Il Duomo di Modena ha una facciata a salienti, e se guardiamo solo la facciata vediamo che già questa chiarisce quali sono gli spazi interni, tanto è vero che i contrafforti individuano la navata centrale, e anche lateralmente la chiesa è contraffortata.
Osserviamo che i contrafforti rilevati a spigolo vivo legano la base della chiesa fino al coronamento e spartiscono la facciata in 3 elementi.
Osserviamo che le alte arcate strette sorrette da semi colonne scandiscono quello che è l’andamento orizzontale della chiesa, e soprattutto della loggetta cieca, anche questa a ritmo ternario, rispondente alle trifore che nell’interno si aprono nel matroneo.
Questo elemento decorativo percorre anche i lati della chiesa.
Lungo il fianco e l’abside questo motivo a semi colonne e a trifore cieche prosegue a dà a tutto l’edificio una medesima modellazione plastica.
Sono rimaneggiamenti successivi il protiro e il rosone.
Nella facciata sono incastonati i preziosi rilievi creati da Wiligelmo, di qui parliamo in questo articolo.

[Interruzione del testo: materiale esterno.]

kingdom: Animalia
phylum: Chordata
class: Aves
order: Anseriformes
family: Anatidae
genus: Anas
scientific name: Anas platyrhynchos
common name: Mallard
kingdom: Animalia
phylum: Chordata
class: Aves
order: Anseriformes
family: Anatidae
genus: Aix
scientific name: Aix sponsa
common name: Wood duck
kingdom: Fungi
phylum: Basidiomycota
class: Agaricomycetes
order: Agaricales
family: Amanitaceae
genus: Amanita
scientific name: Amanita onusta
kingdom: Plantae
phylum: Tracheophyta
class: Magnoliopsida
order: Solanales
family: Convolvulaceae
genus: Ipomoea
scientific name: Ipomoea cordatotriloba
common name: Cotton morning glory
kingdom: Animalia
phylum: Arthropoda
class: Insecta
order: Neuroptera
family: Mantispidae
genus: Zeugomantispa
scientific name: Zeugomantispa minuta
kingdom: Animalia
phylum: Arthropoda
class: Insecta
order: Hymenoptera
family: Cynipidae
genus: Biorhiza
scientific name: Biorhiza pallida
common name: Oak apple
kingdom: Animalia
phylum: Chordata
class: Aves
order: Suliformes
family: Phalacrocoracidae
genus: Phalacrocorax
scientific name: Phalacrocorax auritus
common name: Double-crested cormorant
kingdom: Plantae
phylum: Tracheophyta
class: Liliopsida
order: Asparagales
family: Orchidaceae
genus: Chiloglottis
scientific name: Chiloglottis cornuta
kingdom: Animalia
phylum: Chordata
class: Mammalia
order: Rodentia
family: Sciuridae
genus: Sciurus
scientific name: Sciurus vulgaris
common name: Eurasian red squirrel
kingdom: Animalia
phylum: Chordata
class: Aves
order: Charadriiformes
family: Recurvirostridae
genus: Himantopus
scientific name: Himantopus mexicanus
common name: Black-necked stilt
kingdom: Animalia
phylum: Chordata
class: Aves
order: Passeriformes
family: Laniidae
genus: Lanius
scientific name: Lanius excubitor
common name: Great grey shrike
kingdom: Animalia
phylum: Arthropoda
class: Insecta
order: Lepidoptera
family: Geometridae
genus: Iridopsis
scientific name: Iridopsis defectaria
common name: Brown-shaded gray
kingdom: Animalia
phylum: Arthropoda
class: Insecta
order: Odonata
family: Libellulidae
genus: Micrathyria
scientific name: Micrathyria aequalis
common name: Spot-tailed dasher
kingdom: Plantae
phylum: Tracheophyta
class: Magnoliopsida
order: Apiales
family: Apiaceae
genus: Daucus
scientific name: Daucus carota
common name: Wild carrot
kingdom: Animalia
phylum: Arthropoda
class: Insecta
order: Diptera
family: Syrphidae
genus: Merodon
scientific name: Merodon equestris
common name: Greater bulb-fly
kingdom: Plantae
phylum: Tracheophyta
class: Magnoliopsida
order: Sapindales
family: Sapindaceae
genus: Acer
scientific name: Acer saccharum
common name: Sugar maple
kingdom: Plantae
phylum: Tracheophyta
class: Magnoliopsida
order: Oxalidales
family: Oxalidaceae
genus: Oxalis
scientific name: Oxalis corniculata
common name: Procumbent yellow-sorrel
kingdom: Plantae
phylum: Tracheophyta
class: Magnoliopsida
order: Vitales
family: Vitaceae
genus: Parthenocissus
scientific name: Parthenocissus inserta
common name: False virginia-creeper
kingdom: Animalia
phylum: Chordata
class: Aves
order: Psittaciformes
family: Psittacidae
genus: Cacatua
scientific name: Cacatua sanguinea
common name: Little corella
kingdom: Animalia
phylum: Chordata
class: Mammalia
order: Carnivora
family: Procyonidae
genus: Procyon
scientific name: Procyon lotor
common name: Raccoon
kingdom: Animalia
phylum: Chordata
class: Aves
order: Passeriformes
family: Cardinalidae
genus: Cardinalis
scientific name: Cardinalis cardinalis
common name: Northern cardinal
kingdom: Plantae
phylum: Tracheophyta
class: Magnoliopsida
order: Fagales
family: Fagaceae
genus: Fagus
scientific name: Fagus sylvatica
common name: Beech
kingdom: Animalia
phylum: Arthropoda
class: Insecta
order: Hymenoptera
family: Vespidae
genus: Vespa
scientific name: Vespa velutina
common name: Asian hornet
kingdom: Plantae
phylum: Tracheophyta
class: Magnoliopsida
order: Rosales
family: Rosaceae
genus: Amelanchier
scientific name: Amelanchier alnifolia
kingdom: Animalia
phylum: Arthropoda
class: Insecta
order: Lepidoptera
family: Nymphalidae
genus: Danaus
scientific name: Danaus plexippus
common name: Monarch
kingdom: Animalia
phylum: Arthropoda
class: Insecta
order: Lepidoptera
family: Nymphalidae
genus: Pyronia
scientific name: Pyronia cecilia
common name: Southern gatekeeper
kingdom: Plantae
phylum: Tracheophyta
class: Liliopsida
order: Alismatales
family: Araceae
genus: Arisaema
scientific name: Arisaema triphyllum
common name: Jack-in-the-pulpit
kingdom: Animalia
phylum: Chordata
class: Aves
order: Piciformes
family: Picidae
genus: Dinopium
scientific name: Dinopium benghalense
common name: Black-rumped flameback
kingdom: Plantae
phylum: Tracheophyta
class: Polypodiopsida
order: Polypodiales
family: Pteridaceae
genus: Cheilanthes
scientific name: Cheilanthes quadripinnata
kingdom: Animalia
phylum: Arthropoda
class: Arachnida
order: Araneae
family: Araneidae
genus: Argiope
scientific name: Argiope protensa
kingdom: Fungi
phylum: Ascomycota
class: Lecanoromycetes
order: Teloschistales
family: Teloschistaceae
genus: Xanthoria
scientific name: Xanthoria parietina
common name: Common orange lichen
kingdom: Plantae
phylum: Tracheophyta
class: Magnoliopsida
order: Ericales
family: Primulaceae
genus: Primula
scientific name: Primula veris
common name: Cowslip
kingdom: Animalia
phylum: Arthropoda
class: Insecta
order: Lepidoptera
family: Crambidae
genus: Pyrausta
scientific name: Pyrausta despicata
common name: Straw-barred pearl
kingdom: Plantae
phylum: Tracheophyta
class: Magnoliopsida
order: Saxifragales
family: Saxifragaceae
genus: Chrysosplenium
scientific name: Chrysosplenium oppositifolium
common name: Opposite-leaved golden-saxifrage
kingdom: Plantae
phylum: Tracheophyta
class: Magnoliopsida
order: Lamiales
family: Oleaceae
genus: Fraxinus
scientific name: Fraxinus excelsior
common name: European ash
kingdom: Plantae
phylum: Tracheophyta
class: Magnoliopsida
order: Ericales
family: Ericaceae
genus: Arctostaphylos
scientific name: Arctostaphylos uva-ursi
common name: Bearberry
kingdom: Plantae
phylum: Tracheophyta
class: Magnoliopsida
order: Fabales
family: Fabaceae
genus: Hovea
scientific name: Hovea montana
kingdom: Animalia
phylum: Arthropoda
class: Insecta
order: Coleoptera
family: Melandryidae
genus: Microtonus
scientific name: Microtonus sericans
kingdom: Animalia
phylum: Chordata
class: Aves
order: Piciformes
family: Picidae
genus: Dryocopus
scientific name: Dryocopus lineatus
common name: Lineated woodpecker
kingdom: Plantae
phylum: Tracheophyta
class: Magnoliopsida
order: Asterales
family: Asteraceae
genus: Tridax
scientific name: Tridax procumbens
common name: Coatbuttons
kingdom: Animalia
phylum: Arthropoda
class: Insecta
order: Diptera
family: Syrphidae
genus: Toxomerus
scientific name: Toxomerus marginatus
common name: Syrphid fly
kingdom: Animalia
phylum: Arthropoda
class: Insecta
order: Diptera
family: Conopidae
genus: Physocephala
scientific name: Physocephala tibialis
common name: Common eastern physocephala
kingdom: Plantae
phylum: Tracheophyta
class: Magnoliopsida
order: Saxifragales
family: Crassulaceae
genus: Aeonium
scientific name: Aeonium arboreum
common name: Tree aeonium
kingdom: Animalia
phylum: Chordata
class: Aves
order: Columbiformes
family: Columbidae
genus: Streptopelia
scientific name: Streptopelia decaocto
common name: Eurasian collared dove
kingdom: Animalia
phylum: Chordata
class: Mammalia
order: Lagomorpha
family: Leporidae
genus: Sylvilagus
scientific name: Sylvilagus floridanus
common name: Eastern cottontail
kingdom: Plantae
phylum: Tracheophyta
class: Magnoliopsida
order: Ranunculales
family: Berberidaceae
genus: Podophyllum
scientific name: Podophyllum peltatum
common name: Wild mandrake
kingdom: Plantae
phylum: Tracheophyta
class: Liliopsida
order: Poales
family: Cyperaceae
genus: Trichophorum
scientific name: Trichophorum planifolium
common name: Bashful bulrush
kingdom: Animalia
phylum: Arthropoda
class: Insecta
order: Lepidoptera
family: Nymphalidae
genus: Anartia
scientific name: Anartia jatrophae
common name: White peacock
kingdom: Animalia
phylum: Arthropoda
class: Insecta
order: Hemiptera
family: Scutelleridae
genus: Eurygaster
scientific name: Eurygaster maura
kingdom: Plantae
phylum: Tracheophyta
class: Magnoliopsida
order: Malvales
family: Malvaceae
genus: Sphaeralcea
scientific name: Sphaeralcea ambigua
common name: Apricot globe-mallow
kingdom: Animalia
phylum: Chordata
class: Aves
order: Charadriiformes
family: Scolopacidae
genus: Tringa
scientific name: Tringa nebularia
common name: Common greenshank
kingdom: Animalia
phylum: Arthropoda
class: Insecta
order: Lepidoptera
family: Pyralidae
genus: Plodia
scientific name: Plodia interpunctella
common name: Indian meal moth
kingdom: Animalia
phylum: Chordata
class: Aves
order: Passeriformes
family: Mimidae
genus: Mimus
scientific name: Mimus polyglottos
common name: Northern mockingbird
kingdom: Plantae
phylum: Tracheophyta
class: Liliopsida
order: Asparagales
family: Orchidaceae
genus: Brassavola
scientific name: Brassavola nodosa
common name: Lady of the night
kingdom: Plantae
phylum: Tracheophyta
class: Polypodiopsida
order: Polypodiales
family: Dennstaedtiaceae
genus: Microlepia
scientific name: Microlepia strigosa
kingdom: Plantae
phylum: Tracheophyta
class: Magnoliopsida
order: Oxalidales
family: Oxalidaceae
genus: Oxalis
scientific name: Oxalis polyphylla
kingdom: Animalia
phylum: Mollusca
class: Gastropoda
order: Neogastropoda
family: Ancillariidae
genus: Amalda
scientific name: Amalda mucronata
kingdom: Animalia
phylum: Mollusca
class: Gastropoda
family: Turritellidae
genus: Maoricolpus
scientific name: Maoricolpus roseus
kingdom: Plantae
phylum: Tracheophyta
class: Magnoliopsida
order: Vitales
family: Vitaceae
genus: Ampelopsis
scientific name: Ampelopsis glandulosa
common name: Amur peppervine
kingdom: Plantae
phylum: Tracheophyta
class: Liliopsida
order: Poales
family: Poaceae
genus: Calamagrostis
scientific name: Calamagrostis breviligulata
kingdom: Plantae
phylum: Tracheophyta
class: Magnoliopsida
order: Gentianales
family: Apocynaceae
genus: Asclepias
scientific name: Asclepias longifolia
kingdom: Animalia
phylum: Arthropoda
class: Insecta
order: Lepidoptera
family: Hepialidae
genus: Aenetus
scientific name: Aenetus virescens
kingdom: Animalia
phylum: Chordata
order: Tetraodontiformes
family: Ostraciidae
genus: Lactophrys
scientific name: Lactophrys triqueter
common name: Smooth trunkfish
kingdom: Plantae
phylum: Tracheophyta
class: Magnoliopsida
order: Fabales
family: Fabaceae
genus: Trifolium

All’interno le tre navate sono segnate da archi a doppia profilatura e sorretti alternativamente da forti pilastri polistili (con quattro colonne addossate) in laterizio, più classiche colonne in marmo.
In origine la copertura era lignea, a capriate, le volte che vediamo oggi furono costruite intorno alla metà del ‘200, laddove la chiesa invece venne costruita nel 1090 da Lanfranco, aiutato dalla scultore Wiligelmo. Poi vennero restaurate nel ‘400.
Quindi dobbiamo dire che la forte strutturazione della chiesa è dovuta tanto a una questione di pesi, tecnica, quanto rispondente a scelte di tipo estetico.
Questo perché le pesanti murature devono sostenere le volte in muratura, ma qui le volte in muratura non ci sono, quindi la struttura ha una funzione estetica.
Vengono creati questi enormi pilastri che però sostengono un peso modesto, con il tetto a capriata, quindi la struttura è una scelta estetica.
Osserviamo che Lanfranco è già un architetto che appartiene alla seconda generazione di architetti romanici, il quale antepone una interpretazione estetica ad una funzionale.
Questo giudizio viene confermato anche da altri elementi, ad esempio se osserviamo le campate, in cui è suddivisa la chiesa, osserviamo che lo spazio delle singole compate, illuminando le volte, ha un valore pari a due cubi sovrapposti.
Nelle navate laterali il matroneo manca del pavimento, quindi non è uno spazio agibile, di conseguenza le arcate sovrastanti hanno l’esclusivo ruolo di spartire gli spazi.
Concludendo la complessità di questo edificio nasce da una cultura molto vasta e raffinata che vuole ricondurre i motivi costruttivi all’interno di una misura classica.
Osserviamo che nel territorio emiliano vengono elevate molte chiese ed abazie, come quella di Nonantola, che ripetono le caratteristiche essenziali di questa chiesa e anche il Duomo di Parma, il quale è ritmato da arcatelle su tutta la facciata, è dominato da una cupola che domina tutto l’edificio.